Curiosamente, tudo isto aconteceu apesar de uma ligeira descida no volume de vendas. Mas vender mais nunca foi a principal obsessão da Ferrari. A filosofia do fundador, Enzo Ferrari, continua bem viva: “A Ferrari entregará sempre um carro a menos do que o mercado pede”.
Por isso, pode causar surpresa ver a marca italiana anunciar 20 novos modelos até 2030, ao ritmo de cinco por ano a partir já de 2026. São muitos modelos, sem dúvida, mas o objetivo não passa por aumentar volumes. “Mais modelos, volumes limitados” é a tese defendida pela Ferrari. Ainda assim, este ano há uma das cinco novidades que altera tudo.
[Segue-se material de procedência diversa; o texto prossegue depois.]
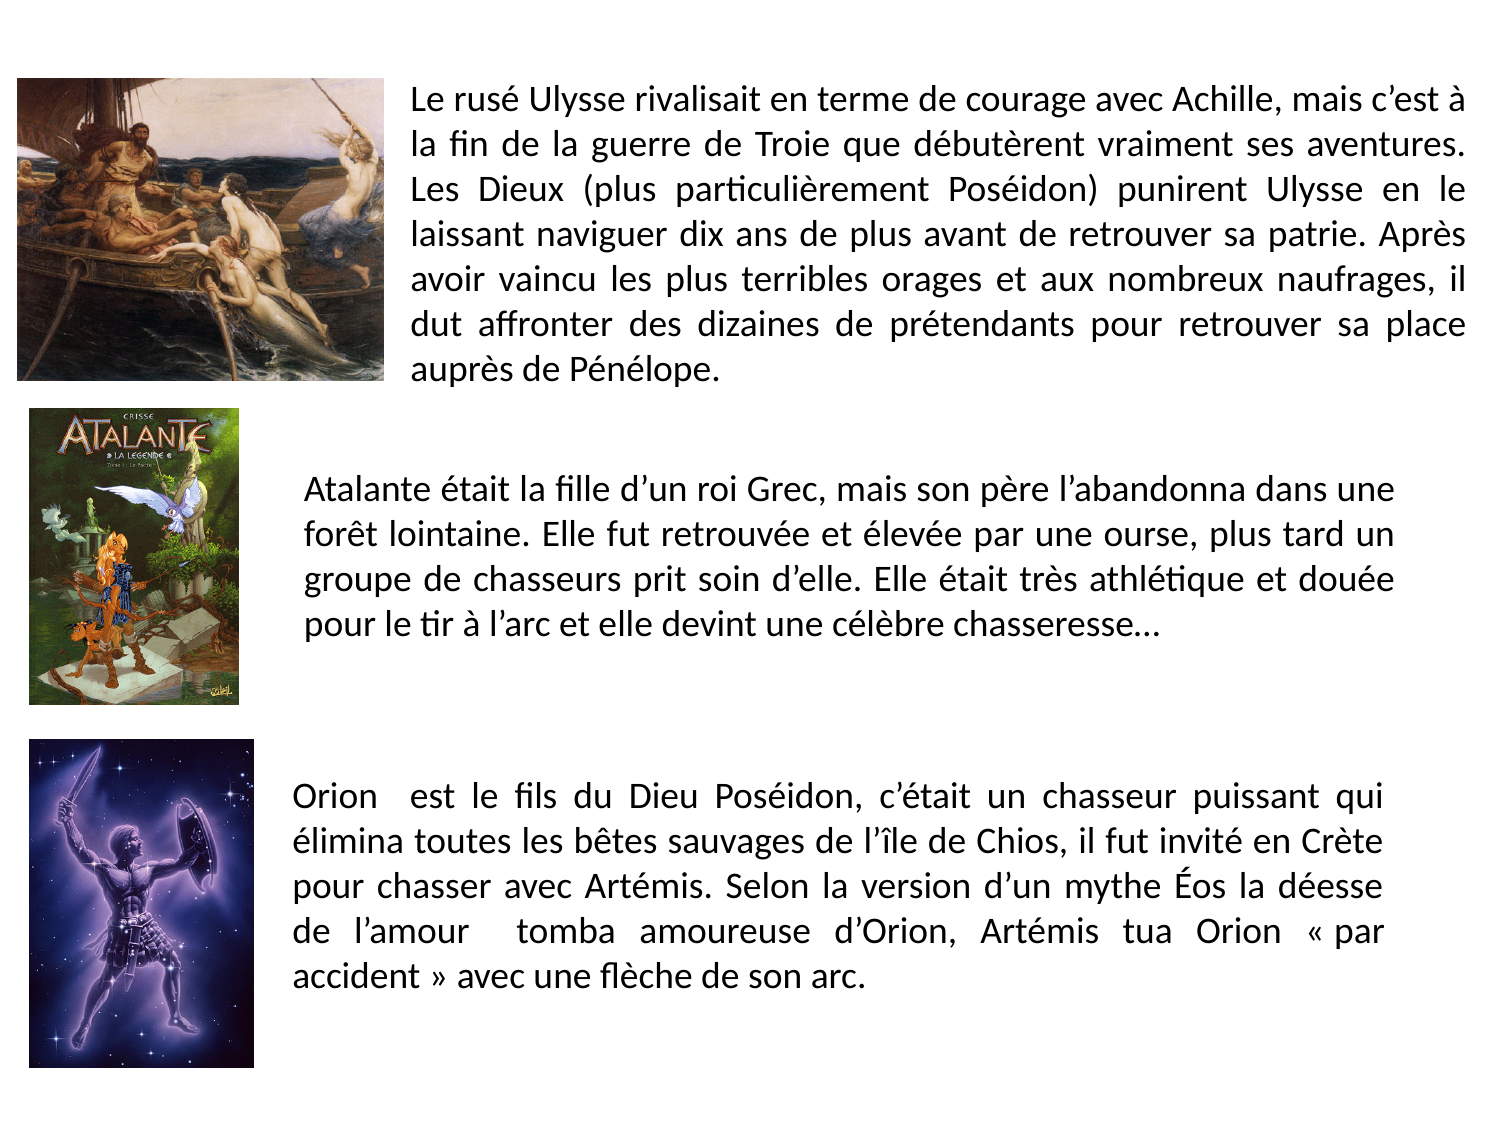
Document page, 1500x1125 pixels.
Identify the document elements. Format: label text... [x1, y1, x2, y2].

picture [17, 78, 384, 381]
picture [29, 739, 254, 1068]
text_box Le rusé Ulysse rivalisait en terme de courage avec Achille, mais c’est à la fin de la guerre de Troie que débutèrent vraiment ses aventures. Les Dieux (plus particulièrement Poséidon) punirent Ulysse en le laissant naviguer dix ans de plus avant de retrouver sa patrie. Après avoir vaincu les plus terribles orages et aux nombreux naufrages, il dut affronter des dizaines de prétendants pour retrouver sa place auprès de Pénélope. [395, 66, 1483, 397]
text_box Atalante était la fille d’un roi Grec, mais son père l’abandonna dans une forêt lointaine. Elle fut retrouvée et élevée par une ourse, plus tard un groupe de chasseurs prit soin d’elle. Elle était très athlétique et douée pour le tir à l’arc et elle devint une célèbre chasseresse… [289, 456, 1412, 651]
text_box Orion est le fils du Dieu Poséidon, c’était un chasseur puissant qui élimina toutes les bêtes sauvages de l’île de Chios, il fut invité en Crète pour chasser avec Artémis. Selon la version d’un mythe Éos la déesse de l’amour tomba amoureuse d’Orion, Artémis tua Orion « par accident » avec une flèche de son arc. [277, 763, 1400, 1004]
picture [29, 408, 239, 705]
Luce é o Ferrari mais disruptivo de sempre
2026 ficará na história como o ano em que nasceu o primeiro Ferrari 100% elétrico. Pela primeira vez, existirá um Ferrari sem um cuore mecânico: nem V12, nem V8, nem V6. Apenas eletrões. Terá quatro motores elétricos (um por roda), prometendo mais de 1000 cv. Serão alimentados por uma bateria de 800 V, com 122 kWh brutos, anunciando mais de 500 km de autonomia.
Chama-se Ferrari Luce e será um Ferrari como nenhum outro, mas não será um supercarro. Aproxima-se mais de um Purosangue, um crossover com quatro portas e quatro lugares. A apresentação integral está marcada para maio, mas a marca italiana já revelou o interior do Luce e isso, por si só, já representa… uma revolução.
Desenvolvido em colaboração com a LoveFrom - o coletivo criativo fundado por Sir Jony Ive (conhecido por ter desenhado o iPhone) e Marc Newson - o Luce afasta-se da tendência minimalista e excessivamente digital que domina os elétricos atuais.
Continuam a existir ecrãs, mas os instrumentos reinterpretam o analógico e os comandos físicos regressam com força. Botões, manípulos e interruptores reforçam uma experiência tátil que nenhum ecrã consegue substituir. Também nos materiais há rutura: ausência de fibra de carbono, substituída por alumínio 100% reciclado maquinado por CNC e vidro (Corning Fusion5) no lugar do plástico. O objetivo é durabilidade, precisão e… um envelhecimento digno.
Se o exterior acompanhar o interior, o Luce poderá ser mais do que o primeiro Ferrari elétrico. Poderá afirmar-se como uma verdadeira declaração de intenções sobre o rumo da marca no design.
Quatro incógnitas
Das cinco novidades prometidas pela Ferrari para 2026, apenas o Luce está oficialmente confirmado. As restantes continuam no campo da especulação, ainda que dentro do previsível.
Uma das novidades com maior probabilidade de surgir este ano é a versão descapotável do Amalfi, o coupé V8 biturbo que sucedeu ao Roma. As restantes são um mistério: desde versões mais extremas do 12Cilindri e do 296, a uma nova variante do Purosangue, passando por uma nova adição à linhagem Icona - o último foi o Daytona SP3, em 2021 -, todas as hipóteses permanecem em aberto.
Dificilmente alguma delas desviará as atenções do Luce. Dito isto, importa sublinhar que este elétrico não representa o início do fim da combustão em Maranello. O segundo elétrico que estava previsto foi adiado, para já, dois anos (para 2028), devido à falta de interesse dos clientes da marca.
Aliás, a marca reviu as previsões sobre a composição da sua gama até 2030, invertendo o peso dos elétricos face aos modelos a combustão: agora será 40% a combustão, 40% híbridos e 20% elétricos. A Ferrari, tal como os fabricantes de volume, está a ajustar-se ao ritmo real do mercado.